- RECORDS PROVIDED:
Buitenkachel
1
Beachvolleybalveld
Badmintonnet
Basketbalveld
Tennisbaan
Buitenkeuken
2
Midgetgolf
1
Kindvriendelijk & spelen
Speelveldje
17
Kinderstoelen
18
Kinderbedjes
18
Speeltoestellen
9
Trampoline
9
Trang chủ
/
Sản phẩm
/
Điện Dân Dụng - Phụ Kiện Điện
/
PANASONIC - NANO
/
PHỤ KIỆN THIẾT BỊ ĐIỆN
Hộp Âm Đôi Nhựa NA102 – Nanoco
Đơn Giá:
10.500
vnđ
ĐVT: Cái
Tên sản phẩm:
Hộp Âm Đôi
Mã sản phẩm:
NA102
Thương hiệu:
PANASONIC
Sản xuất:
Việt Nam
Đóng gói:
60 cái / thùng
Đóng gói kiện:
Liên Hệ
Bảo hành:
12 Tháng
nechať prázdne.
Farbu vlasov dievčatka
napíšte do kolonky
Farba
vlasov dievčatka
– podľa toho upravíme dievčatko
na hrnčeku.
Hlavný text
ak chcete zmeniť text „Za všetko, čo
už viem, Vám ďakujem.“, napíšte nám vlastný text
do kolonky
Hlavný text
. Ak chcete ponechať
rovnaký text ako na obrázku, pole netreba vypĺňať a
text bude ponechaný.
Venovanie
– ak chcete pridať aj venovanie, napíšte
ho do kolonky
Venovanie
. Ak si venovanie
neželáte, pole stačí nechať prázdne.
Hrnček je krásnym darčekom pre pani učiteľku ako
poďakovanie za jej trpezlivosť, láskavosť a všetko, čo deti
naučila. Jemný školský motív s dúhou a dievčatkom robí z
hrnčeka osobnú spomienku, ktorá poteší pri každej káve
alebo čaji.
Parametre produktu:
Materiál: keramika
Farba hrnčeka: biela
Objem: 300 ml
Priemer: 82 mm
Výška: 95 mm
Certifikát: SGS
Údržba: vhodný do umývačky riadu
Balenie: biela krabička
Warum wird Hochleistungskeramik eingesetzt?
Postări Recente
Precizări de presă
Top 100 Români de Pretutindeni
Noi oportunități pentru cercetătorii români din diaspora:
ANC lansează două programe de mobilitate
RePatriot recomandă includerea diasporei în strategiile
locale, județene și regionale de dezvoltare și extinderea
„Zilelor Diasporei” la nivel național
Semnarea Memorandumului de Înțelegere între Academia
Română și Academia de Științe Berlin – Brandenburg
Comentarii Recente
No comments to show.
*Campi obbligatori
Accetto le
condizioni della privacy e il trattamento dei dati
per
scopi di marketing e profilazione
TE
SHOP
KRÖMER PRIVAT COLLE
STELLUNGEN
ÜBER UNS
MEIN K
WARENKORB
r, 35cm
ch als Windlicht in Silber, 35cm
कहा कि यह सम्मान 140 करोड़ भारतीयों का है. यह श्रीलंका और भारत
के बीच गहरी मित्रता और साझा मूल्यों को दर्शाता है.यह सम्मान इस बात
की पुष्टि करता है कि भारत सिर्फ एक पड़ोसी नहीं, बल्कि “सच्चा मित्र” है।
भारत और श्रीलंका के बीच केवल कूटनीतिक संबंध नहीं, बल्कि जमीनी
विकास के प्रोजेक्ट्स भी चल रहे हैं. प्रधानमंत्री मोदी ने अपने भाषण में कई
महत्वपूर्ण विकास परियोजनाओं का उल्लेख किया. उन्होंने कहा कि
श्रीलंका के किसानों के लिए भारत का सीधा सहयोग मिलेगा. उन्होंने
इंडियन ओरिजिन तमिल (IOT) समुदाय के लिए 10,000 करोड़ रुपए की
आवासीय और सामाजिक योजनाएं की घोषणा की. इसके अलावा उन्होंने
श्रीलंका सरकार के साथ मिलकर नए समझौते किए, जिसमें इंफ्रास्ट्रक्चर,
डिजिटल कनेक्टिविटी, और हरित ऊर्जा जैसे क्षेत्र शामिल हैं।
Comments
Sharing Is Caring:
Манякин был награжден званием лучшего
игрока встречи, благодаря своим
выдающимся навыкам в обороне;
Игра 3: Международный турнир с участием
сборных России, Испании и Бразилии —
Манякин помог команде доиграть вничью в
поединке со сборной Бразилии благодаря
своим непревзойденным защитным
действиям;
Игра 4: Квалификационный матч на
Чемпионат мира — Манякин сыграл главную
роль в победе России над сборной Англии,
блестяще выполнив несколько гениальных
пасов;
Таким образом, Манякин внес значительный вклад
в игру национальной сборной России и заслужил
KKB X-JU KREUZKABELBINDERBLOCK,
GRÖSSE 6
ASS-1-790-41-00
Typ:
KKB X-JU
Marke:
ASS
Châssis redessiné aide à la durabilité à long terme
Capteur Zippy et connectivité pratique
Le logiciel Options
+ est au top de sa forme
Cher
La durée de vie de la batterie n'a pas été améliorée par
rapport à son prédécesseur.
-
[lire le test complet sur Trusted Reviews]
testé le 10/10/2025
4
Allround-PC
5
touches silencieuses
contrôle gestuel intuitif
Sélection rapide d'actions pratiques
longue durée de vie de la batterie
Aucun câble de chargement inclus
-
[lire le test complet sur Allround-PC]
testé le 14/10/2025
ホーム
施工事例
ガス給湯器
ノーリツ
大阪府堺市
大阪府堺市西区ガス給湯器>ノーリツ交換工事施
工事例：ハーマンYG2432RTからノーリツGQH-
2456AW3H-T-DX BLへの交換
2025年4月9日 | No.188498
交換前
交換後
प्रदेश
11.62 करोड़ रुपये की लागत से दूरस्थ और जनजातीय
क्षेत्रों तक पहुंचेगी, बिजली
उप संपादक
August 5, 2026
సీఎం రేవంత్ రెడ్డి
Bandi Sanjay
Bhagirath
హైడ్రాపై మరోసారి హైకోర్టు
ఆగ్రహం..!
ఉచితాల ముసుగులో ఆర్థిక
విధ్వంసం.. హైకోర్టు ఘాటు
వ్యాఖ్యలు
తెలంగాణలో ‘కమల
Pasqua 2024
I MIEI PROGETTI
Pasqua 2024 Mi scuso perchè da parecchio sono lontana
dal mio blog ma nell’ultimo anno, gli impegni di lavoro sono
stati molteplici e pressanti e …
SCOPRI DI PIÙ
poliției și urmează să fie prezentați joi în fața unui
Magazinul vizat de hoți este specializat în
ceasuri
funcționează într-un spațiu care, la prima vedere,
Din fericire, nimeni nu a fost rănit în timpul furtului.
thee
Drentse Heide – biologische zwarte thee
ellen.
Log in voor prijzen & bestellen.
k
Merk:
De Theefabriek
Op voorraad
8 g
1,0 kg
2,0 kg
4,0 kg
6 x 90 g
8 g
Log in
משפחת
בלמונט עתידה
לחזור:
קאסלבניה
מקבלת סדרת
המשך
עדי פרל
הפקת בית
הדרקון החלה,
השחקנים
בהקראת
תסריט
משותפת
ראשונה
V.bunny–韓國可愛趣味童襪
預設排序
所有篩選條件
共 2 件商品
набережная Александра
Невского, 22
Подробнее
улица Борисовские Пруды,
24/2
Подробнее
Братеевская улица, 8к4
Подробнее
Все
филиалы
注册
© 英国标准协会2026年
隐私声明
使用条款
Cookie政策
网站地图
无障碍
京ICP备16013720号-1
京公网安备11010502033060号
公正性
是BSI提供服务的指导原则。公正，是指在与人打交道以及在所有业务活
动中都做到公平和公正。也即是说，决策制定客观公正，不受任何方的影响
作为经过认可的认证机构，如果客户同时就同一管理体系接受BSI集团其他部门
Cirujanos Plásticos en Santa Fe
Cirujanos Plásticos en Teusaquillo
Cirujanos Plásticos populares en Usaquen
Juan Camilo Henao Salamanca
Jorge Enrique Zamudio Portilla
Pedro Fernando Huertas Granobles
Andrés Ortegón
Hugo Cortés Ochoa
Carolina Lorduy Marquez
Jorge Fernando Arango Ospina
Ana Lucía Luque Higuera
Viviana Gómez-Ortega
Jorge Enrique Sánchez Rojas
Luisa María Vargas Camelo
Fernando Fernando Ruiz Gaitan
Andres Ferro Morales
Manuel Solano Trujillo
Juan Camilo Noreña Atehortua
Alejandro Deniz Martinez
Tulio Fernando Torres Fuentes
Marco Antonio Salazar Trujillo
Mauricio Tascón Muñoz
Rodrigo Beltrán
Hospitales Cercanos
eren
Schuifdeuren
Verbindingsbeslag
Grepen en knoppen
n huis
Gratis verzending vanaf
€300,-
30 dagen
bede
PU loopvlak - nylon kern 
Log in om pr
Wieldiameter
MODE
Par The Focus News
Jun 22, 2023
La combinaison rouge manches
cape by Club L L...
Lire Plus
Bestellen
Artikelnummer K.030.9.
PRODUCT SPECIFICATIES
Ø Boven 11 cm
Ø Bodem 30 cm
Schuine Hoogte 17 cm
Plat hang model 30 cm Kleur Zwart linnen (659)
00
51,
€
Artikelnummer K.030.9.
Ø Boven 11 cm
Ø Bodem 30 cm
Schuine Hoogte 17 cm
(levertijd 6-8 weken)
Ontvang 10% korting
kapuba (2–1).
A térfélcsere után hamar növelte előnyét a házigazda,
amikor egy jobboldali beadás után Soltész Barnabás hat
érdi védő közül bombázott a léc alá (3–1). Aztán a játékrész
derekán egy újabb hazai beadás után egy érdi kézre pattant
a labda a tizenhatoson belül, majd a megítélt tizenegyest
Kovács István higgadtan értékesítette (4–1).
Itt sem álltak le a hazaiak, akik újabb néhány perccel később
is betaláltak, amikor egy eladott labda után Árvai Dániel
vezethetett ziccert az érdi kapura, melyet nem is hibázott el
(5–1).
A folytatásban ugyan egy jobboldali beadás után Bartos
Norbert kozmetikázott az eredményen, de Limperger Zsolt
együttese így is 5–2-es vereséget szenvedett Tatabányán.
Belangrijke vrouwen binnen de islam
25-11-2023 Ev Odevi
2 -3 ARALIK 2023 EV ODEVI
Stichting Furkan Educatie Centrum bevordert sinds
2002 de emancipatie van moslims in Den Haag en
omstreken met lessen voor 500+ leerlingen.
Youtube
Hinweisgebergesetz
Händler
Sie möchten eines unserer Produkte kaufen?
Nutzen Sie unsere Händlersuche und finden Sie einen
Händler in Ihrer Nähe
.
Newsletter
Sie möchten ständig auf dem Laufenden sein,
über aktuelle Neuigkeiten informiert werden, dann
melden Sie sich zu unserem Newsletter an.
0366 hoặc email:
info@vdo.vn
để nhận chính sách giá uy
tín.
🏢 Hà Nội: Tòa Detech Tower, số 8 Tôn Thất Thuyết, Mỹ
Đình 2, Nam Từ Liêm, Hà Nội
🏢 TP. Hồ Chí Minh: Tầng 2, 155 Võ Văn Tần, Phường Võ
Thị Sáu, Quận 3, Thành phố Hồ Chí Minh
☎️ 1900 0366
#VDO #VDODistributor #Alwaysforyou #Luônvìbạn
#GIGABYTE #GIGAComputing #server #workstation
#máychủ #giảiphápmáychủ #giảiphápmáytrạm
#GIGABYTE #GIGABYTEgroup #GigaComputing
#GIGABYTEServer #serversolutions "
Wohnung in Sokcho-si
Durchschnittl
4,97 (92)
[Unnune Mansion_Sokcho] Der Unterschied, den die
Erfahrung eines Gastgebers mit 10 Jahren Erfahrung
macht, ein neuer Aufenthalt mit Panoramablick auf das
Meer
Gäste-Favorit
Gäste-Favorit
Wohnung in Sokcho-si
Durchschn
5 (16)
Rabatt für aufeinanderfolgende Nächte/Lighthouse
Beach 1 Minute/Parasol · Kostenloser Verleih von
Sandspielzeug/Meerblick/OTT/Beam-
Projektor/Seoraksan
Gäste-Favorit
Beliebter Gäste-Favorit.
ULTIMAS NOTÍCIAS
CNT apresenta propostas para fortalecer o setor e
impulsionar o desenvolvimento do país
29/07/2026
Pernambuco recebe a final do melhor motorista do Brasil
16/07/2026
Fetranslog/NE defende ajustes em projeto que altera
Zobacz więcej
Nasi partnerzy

- PROBLEM: In the listing above, find each line with the word "pole" and copy it.

- COMPLETED TASK:
rovnaký text ako na obrázku, pole netreba vypĺňať a
neželáte, pole stačí nechať prázdne.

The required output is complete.